- **EXERCISE REQUIREMENTS**
Carry on the piece about leaving Emory for private practice, picking up right after its last paragraph. The data that follows it is not part of the piece.

- **READING PASSAGE**
Start of Block

It would have been easy for me to give up; accept my salary; be satisfied with a productive academic career; enjoy the benefits of my recently conferred, named professorship; and slowly fade into retirement. I was so unhappy about my inability to be involved with new technology, provide optimal care to my patients, and carry out clinical research, however, that I was willing to give up everything to find happiness in another environment.
AN UNFORTUNATE TREND
Emory is not alone in instituting the changes that made it impossible for me to continue practicing there. When I became a faculty member in the early 1980s, clinical research in my field was performed almost exclusively at academic practices in the Unites States. Because of changes in academic institutions and at the FDA, clinical research today is moving from universities to private practices—for exactly the same reasons that prompted me to leave academics. There is also a transfer of clinical research from private practices in the United States to others overseas.
I am now a part of this trend, which I believe will have a predictable effect: reduced exposure of medical trainees to advanced technologies and the minds that create them, the loss of jobs from the United States to other countries, the exportation of intellectual assets from academic institutions and the United States, and eventually, the loss of a leadership role for the United States in medical innovation.
THE PRIVATE SECTOR
Since I left Emory, I have received solid support for my research efforts. In addition, I feel that I have more time to devote to patients’ care, because the administrative overhead associated with the academic environment has virtually disappeared. I deal with private IRBs that approve the same clinical protocols in days that required months for approval by the Emory IRB—not because the former are less demanding, but because they are professional, helpful, and efficient. I am able to negotiate contracts for industry-sponsored research autonomously, making my partners’ and my practice an attractive site for clinical trials. I am the medical director of our ambulatory surgical center, so it is operated for the good of our patients and physicians rather than the interests of the nursing staff, anesthesiologists, and administrators who dictated the operation of Emory’s ambulatory surgical center.

End of Block

- **SUPPLIED INFORMATION**
Start of Block

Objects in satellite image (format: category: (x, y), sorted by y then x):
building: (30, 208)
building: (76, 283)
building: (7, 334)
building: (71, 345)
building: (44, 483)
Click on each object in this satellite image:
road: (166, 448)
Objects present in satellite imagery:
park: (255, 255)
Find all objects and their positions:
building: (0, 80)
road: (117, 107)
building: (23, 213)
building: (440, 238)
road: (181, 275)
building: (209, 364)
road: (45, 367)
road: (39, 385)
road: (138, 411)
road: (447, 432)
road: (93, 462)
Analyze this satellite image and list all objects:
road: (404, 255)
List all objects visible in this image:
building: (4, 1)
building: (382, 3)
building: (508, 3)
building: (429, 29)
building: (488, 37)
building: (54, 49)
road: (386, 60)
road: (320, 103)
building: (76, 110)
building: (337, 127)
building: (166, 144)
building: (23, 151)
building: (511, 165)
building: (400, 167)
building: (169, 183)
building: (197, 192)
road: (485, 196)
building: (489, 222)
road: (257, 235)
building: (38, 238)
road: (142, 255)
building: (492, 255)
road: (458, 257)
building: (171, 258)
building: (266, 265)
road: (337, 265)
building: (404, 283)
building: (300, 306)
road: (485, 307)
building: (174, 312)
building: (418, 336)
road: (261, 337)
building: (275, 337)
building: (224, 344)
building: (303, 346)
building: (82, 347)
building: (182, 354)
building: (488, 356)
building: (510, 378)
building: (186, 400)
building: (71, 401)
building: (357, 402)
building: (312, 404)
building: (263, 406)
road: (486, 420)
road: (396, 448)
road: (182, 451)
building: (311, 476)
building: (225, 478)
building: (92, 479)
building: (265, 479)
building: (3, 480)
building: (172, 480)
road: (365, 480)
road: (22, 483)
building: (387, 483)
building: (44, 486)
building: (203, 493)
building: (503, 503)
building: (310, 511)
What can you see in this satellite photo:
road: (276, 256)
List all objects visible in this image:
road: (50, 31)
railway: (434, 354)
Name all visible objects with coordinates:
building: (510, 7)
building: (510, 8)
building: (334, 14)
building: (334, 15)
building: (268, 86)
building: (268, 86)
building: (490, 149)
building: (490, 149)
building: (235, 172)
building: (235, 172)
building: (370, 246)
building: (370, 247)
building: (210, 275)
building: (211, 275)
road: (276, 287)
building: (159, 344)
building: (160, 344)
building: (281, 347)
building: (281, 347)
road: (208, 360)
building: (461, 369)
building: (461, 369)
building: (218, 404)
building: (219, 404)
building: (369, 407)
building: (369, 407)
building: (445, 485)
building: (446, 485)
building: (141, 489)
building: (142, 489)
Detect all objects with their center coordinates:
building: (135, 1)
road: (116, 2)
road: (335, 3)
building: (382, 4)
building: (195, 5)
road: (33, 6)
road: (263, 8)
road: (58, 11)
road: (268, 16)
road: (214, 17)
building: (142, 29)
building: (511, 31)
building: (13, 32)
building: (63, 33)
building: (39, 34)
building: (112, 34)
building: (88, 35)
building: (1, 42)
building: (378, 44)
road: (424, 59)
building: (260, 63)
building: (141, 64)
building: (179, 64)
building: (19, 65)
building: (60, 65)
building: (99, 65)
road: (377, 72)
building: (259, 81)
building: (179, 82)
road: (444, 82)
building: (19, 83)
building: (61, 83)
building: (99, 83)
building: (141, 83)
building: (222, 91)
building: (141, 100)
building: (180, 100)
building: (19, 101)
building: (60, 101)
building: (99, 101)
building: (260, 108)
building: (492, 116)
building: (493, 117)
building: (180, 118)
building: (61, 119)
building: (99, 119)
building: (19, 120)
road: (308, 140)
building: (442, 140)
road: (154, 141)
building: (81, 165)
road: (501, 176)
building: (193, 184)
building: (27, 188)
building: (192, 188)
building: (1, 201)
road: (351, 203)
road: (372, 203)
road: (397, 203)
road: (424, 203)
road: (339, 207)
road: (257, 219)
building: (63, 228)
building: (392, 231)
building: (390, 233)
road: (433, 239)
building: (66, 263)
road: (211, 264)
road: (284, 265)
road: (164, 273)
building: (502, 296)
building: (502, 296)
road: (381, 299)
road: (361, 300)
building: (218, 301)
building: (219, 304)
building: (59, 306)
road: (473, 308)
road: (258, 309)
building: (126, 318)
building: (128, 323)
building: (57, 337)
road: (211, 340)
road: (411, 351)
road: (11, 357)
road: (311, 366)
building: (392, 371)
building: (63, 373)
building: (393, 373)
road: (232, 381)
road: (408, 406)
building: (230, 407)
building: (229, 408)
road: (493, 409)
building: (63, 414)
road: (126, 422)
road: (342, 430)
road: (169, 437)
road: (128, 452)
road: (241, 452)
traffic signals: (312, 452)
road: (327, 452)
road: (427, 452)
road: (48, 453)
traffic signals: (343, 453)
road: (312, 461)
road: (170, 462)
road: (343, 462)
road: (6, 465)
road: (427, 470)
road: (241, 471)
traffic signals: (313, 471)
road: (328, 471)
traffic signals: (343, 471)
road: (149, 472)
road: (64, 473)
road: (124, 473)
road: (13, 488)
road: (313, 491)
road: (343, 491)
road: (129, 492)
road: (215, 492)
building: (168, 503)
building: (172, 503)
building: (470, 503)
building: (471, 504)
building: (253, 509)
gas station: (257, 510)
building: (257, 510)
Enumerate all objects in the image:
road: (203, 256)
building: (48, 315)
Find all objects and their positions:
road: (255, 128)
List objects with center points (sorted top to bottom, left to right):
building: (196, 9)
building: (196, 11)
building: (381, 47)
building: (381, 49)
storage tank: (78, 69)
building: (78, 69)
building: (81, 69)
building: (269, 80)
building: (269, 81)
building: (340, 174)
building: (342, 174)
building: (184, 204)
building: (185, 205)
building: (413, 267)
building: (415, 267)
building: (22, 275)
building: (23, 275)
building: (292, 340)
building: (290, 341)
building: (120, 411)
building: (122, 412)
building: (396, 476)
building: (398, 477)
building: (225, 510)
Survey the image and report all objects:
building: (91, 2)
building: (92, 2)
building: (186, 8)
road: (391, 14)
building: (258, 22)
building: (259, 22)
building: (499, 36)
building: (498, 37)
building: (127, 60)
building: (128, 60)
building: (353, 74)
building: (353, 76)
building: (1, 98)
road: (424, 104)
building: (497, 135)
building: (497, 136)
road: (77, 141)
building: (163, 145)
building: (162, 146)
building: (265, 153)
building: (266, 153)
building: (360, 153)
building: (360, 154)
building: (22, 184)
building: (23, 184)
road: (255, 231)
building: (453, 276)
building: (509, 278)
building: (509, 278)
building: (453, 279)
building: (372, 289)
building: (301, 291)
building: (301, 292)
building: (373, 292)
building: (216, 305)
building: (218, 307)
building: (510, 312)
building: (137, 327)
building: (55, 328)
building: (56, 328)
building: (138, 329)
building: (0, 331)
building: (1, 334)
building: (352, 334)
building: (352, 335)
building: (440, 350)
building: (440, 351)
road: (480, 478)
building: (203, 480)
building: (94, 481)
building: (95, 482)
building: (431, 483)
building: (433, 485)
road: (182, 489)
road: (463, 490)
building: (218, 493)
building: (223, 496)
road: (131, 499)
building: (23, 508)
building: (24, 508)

End of Block

- **RESPONSE BELOW**
I now have the freedom to provide my patients with the best medical care of which I am capable without interference from nonphysicians. I can conduct research without overwhelming administrative overhead. I also work for an employer that assumes I am a fundamentally honest person rather than one who might receive drug samples that are “purportedly” for my own use.
CLOSING THOUGHTS
I found two things glaringly absent as I became increasingly unhappy in academia, told my supervisors I was thinking of leaving, and finally announced my decision to “retire.” First, nobody ever said to me, “We surely value your contribution to Emory. Is there anything we can possibly do to keep you here?” Second, no one ever conducted an exit interview in an effort to understand and possibly correct the issues that led to my departure. I am therefore under the impression that I was an insignificant part of a large academic institution and that I was correct in following my heart.